What this task involves: Omitting every picture, output the records below exactly, please.
________________________
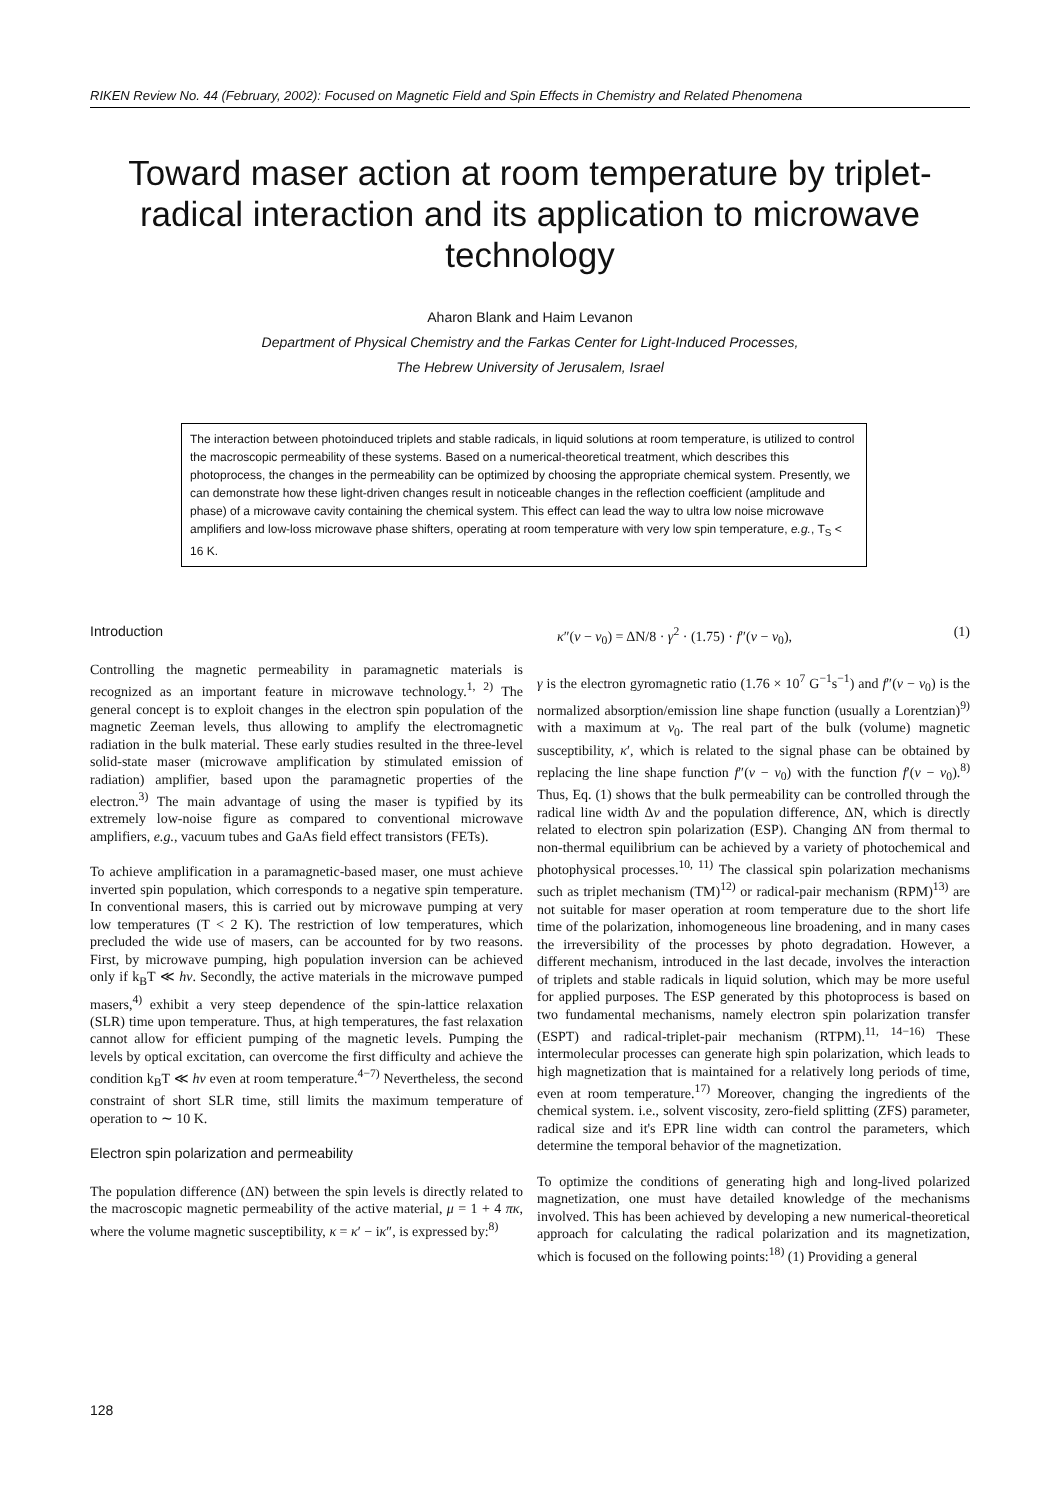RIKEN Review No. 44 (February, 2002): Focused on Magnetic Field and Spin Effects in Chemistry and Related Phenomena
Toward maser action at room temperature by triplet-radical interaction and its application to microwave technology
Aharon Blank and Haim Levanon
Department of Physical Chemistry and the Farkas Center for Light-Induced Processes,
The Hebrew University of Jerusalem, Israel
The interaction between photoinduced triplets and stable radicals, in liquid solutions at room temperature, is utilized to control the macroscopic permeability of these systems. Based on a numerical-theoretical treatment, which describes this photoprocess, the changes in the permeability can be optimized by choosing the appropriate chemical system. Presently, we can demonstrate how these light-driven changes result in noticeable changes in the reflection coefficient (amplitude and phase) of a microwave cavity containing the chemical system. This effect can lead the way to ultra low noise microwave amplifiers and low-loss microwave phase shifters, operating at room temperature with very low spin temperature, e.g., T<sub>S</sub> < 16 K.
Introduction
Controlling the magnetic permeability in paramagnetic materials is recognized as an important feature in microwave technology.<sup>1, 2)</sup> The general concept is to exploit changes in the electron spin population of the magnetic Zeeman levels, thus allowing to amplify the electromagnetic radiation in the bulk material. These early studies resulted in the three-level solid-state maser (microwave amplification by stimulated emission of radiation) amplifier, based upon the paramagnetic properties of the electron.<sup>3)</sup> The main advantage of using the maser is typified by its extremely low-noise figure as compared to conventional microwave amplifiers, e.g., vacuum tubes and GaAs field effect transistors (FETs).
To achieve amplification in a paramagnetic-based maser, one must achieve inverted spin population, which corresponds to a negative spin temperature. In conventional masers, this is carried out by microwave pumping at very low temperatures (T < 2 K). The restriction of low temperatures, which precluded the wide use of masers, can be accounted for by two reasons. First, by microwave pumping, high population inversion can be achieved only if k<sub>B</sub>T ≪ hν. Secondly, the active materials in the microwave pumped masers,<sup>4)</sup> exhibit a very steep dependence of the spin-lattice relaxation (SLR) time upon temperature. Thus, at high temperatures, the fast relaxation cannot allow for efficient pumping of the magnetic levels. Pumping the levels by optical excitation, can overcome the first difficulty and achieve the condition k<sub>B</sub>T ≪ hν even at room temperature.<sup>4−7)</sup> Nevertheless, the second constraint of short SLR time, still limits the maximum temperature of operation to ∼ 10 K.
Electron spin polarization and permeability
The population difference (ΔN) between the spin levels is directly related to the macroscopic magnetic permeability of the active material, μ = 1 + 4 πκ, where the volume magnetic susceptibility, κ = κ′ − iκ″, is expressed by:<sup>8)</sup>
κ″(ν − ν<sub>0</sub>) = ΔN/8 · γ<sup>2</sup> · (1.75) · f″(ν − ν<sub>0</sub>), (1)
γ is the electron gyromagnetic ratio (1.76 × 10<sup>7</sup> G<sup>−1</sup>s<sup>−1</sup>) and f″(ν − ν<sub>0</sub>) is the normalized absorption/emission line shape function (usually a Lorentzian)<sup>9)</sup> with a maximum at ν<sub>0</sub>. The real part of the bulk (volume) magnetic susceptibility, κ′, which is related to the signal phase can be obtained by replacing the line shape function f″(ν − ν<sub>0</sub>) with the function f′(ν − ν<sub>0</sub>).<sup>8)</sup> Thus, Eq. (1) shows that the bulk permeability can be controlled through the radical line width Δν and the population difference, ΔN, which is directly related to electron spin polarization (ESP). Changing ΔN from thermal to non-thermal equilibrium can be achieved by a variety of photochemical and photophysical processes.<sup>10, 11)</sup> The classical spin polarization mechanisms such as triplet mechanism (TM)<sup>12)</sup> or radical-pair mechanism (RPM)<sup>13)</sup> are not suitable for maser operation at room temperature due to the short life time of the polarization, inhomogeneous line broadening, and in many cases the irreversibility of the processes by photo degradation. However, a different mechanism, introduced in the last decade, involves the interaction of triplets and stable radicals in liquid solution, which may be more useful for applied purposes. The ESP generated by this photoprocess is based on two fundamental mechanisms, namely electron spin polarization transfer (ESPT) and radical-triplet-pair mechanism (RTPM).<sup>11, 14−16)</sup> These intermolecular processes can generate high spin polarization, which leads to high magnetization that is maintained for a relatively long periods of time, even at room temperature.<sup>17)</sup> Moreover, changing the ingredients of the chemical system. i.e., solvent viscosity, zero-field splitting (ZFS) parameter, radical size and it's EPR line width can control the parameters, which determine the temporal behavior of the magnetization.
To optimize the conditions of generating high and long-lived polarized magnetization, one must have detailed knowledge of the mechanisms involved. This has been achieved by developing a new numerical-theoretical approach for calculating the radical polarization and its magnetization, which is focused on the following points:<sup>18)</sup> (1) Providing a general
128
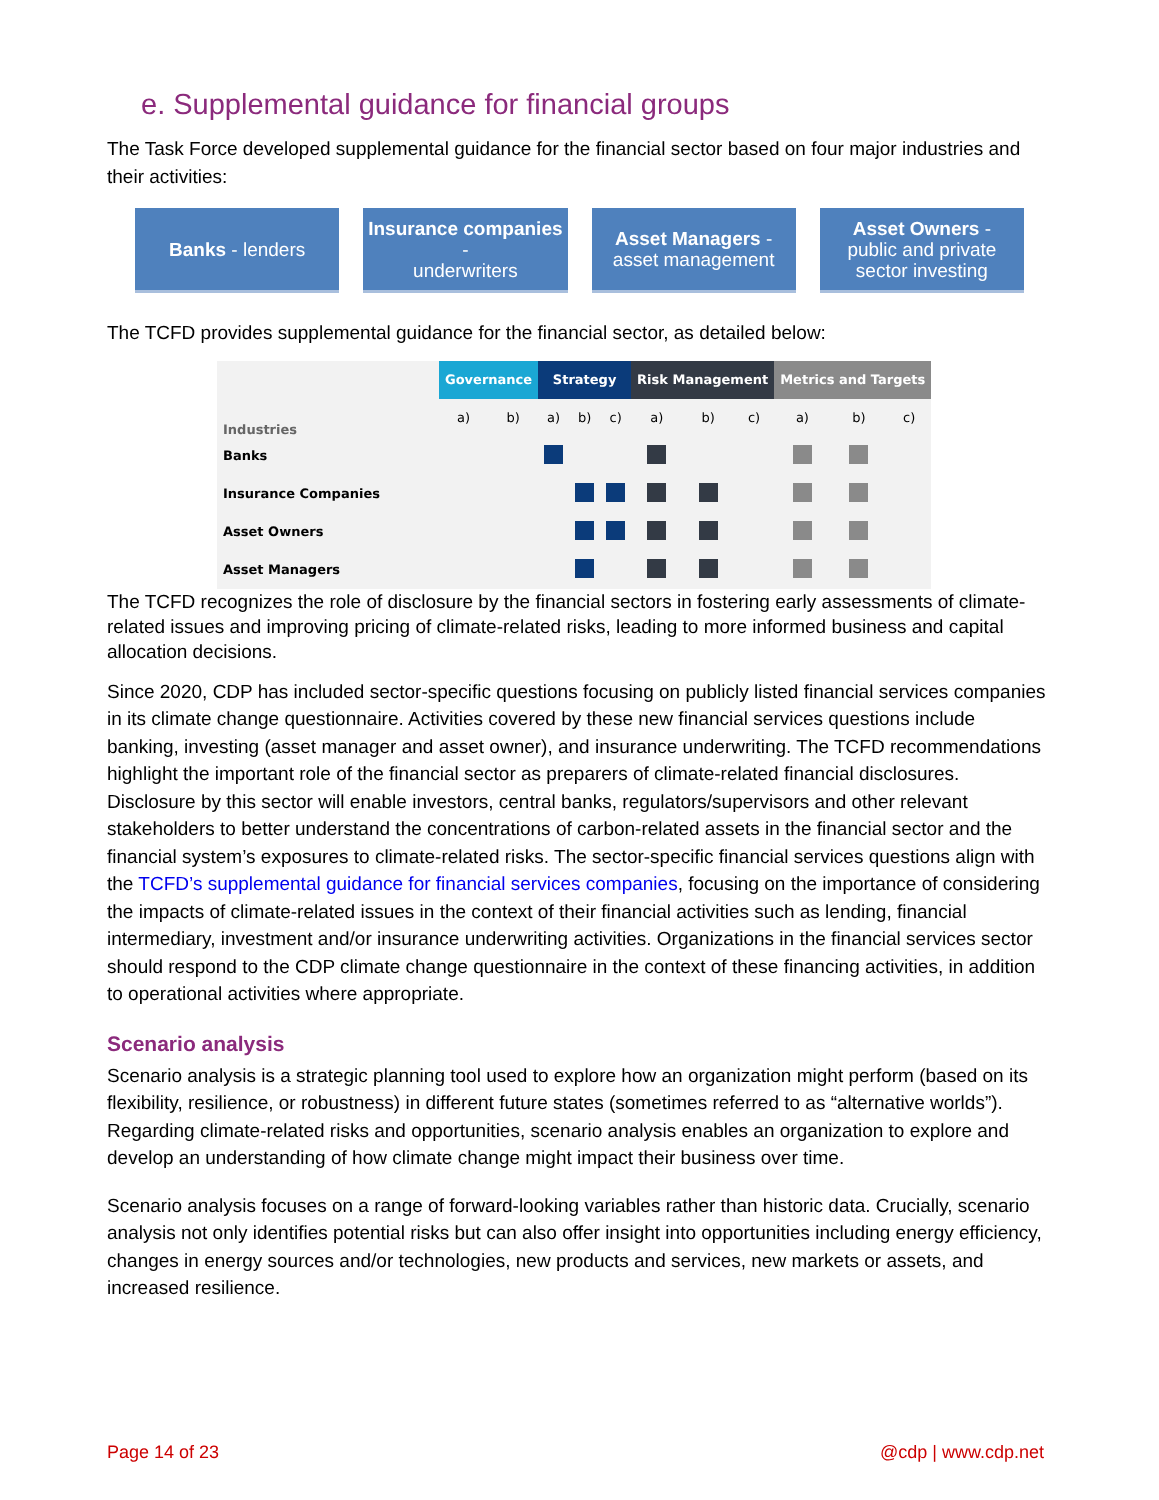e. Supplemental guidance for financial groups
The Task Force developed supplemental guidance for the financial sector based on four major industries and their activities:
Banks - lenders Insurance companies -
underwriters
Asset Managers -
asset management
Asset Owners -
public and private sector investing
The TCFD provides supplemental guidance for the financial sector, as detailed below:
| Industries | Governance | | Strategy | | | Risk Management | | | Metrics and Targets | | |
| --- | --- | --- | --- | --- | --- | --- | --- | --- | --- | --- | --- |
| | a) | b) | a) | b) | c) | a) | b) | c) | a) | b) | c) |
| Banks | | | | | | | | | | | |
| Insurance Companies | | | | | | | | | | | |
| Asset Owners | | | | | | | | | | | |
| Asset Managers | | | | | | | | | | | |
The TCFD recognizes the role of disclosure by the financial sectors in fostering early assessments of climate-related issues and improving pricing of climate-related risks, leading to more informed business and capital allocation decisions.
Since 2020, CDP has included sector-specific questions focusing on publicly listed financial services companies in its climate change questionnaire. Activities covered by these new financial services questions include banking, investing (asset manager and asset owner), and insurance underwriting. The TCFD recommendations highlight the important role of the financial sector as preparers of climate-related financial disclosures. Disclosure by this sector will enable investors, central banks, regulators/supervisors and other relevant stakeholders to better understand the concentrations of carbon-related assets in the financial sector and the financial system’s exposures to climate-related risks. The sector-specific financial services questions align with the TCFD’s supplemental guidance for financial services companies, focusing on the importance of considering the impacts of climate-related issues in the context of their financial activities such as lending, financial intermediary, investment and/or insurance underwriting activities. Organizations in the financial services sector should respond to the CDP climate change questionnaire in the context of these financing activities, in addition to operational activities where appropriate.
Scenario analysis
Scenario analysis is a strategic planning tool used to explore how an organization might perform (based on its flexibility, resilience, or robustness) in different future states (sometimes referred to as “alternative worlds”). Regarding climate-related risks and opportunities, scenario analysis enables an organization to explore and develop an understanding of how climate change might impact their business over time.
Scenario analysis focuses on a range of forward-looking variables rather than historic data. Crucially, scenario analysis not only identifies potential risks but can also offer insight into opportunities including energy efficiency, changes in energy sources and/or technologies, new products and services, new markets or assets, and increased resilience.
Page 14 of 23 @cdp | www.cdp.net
________________________
Your response:
RIKEN Review No. 44 (February, 2002): Focused on Magnetic Field and Spin Effects in Chemistry and Related Phenomena
Toward maser action at room temperature by triplet-radical interaction and its application to microwave technology
Aharon Blank and Haim Levanon
Department of Physical Chemistry and the Farkas Center for Light-Induced Processes,
The Hebrew University of Jerusalem, Israel
The interaction between photoinduced triplets and stable radicals, in liquid solutions at room temperature, is utilized to control the macroscopic permeability of these systems. Based on a numerical-theoretical treatment, which describes this photoprocess, the changes in the permeability can be optimized by choosing the appropriate chemical system. Presently, we can demonstrate how these light-driven changes result in noticeable changes in the reflection coefficient (amplitude and phase) of a microwave cavity containing the chemical system. This effect can lead the way to ultra low noise microwave amplifiers and low-loss microwave phase shifters, operating at room temperature with very low spin temperature, e.g., T<sub>S</sub> < 16 K.
Introduction
Controlling the magnetic permeability in paramagnetic materials is recognized as an important feature in microwave technology.<sup>1, 2)</sup> The general concept is to exploit changes in the electron spin population of the magnetic Zeeman levels, thus allowing to amplify the electromagnetic radiation in the bulk material. These early studies resulted in the three-level solid-state maser (microwave amplification by stimulated emission of radiation) amplifier, based upon the paramagnetic properties of the electron.<sup>3)</sup> The main advantage of using the maser is typified by its extremely low-noise figure as compared to conventional microwave amplifiers, e.g., vacuum tubes and GaAs field effect transistors (FETs).
To achieve amplification in a paramagnetic-based maser, one must achieve inverted spin population, which corresponds to a negative spin temperature. In conventional masers, this is carried out by microwave pumping at very low temperatures (T < 2 K). The restriction of low temperatures, which precluded the wide use of masers, can be accounted for by two reasons. First, by microwave pumping, high population inversion can be achieved only if k<sub>B</sub>T ≪ hν. Secondly, the active materials in the microwave pumped masers,<sup>4)</sup> exhibit a very steep dependence of the spin-lattice relaxation (SLR) time upon temperature. Thus, at high temperatures, the fast relaxation cannot allow for efficient pumping of the magnetic levels. Pumping the levels by optical excitation, can overcome the first difficulty and achieve the condition k<sub>B</sub>T ≪ hν even at room temperature.<sup>4−7)</sup> Nevertheless, the second constraint of short SLR time, still limits the maximum temperature of operation to ∼ 10 K.
Electron spin polarization and permeability
The population difference (ΔN) between the spin levels is directly related to the macroscopic magnetic permeability of the active material, μ = 1 + 4 πκ, where the volume magnetic susceptibility, κ = κ′ − iκ″, is expressed by:<sup>8)</sup>
κ″(ν − ν<sub>0</sub>) = ΔN/8 · γ<sup>2</sup> · (1.75) · f″(ν − ν<sub>0</sub>), (1)
γ is the electron gyromagnetic ratio (1.76 × 10<sup>7</sup> G<sup>−1</sup>s<sup>−1</sup>) and f″(ν − ν<sub>0</sub>) is the normalized absorption/emission line shape function (usually a Lorentzian)<sup>9)</sup> with a maximum at ν<sub>0</sub>. The real part of the bulk (volume) magnetic susceptibility, κ′, which is related to the signal phase can be obtained by replacing the line shape function f″(ν − ν<sub>0</sub>) with the function f′(ν − ν<sub>0</sub>).<sup>8)</sup> Thus, Eq. (1) shows that the bulk permeability can be controlled through the radical line width Δν and the population difference, ΔN, which is directly related to electron spin polarization (ESP). Changing ΔN from thermal to non-thermal equilibrium can be achieved by a variety of photochemical and photophysical processes.<sup>10, 11)</sup> The classical spin polarization mechanisms such as triplet mechanism (TM)<sup>12)</sup> or radical-pair mechanism (RPM)<sup>13)</sup> are not suitable for maser operation at room temperature due to the short life time of the polarization, inhomogeneous line broadening, and in many cases the irreversibility of the processes by photo degradation. However, a different mechanism, introduced in the last decade, involves the interaction of triplets and stable radicals in liquid solution, which may be more useful for applied purposes. The ESP generated by this photoprocess is based on two fundamental mechanisms, namely electron spin polarization transfer (ESPT) and radical-triplet-pair mechanism (RTPM).<sup>11, 14−16)</sup> These intermolecular processes can generate high spin polarization, which leads to high magnetization that is maintained for a relatively long periods of time, even at room temperature.<sup>17)</sup> Moreover, changing the ingredients of the chemical system. i.e., solvent viscosity, zero-field splitting (ZFS) parameter, radical size and it's EPR line width can control the parameters, which determine the temporal behavior of the magnetization.
To optimize the conditions of generating high and long-lived polarized magnetization, one must have detailed knowledge of the mechanisms involved. This has been achieved by developing a new numerical-theoretical approach for calculating the radical polarization and its magnetization, which is focused on the following points:<sup>18)</sup> (1) Providing a general
128
e. Supplemental guidance for financial groups
The Task Force developed supplemental guidance for the financial sector based on four major industries and their activities:
Banks - lenders Insurance companies -
underwriters
Asset Managers -
asset management
Asset Owners -
public and private sector investing
The TCFD provides supplemental guidance for the financial sector, as detailed below:
| Industries | Governance | | Strategy | | | Risk Management | | | Metrics and Targets | | |
| --- | --- | --- | --- | --- | --- | --- | --- | --- | --- | --- | --- |
| | a) | b) | a) | b) | c) | a) | b) | c) | a) | b) | c) |
| Banks | | | | | | | | | | | |
| Insurance Companies | | | | | | | | | | | |
| Asset Owners | | | | | | | | | | | |
| Asset Managers | | | | | | | | | | | |
The TCFD recognizes the role of disclosure by the financial sectors in fostering early assessments of climate-related issues and improving pricing of climate-related risks, leading to more informed business and capital allocation decisions.
Since 2020, CDP has included sector-specific questions focusing on publicly listed financial services companies in its climate change questionnaire. Activities covered by these new financial services questions include banking, investing (asset manager and asset owner), and insurance underwriting. The TCFD recommendations highlight the important role of the financial sector as preparers of climate-related financial disclosures. Disclosure by this sector will enable investors, central banks, regulators/supervisors and other relevant stakeholders to better understand the concentrations of carbon-related assets in the financial sector and the financial system’s exposures to climate-related risks. The sector-specific financial services questions align with the TCFD’s supplemental guidance for financial services companies, focusing on the importance of considering the impacts of climate-related issues in the context of their financial activities such as lending, financial intermediary, investment and/or insurance underwriting activities. Organizations in the financial services sector should respond to the CDP climate change questionnaire in the context of these financing activities, in addition to operational activities where appropriate.
Scenario analysis
Scenario analysis is a strategic planning tool used to explore how an organization might perform (based on its flexibility, resilience, or robustness) in different future states (sometimes referred to as “alternative worlds”). Regarding climate-related risks and opportunities, scenario analysis enables an organization to explore and develop an understanding of how climate change might impact their business over time.
Scenario analysis focuses on a range of forward-looking variables rather than historic data. Crucially, scenario analysis not only identifies potential risks but can also offer insight into opportunities including energy efficiency, changes in energy sources and/or technologies, new products and services, new markets or assets, and increased resilience.
Page 14 of 23 @cdp | www.cdp.net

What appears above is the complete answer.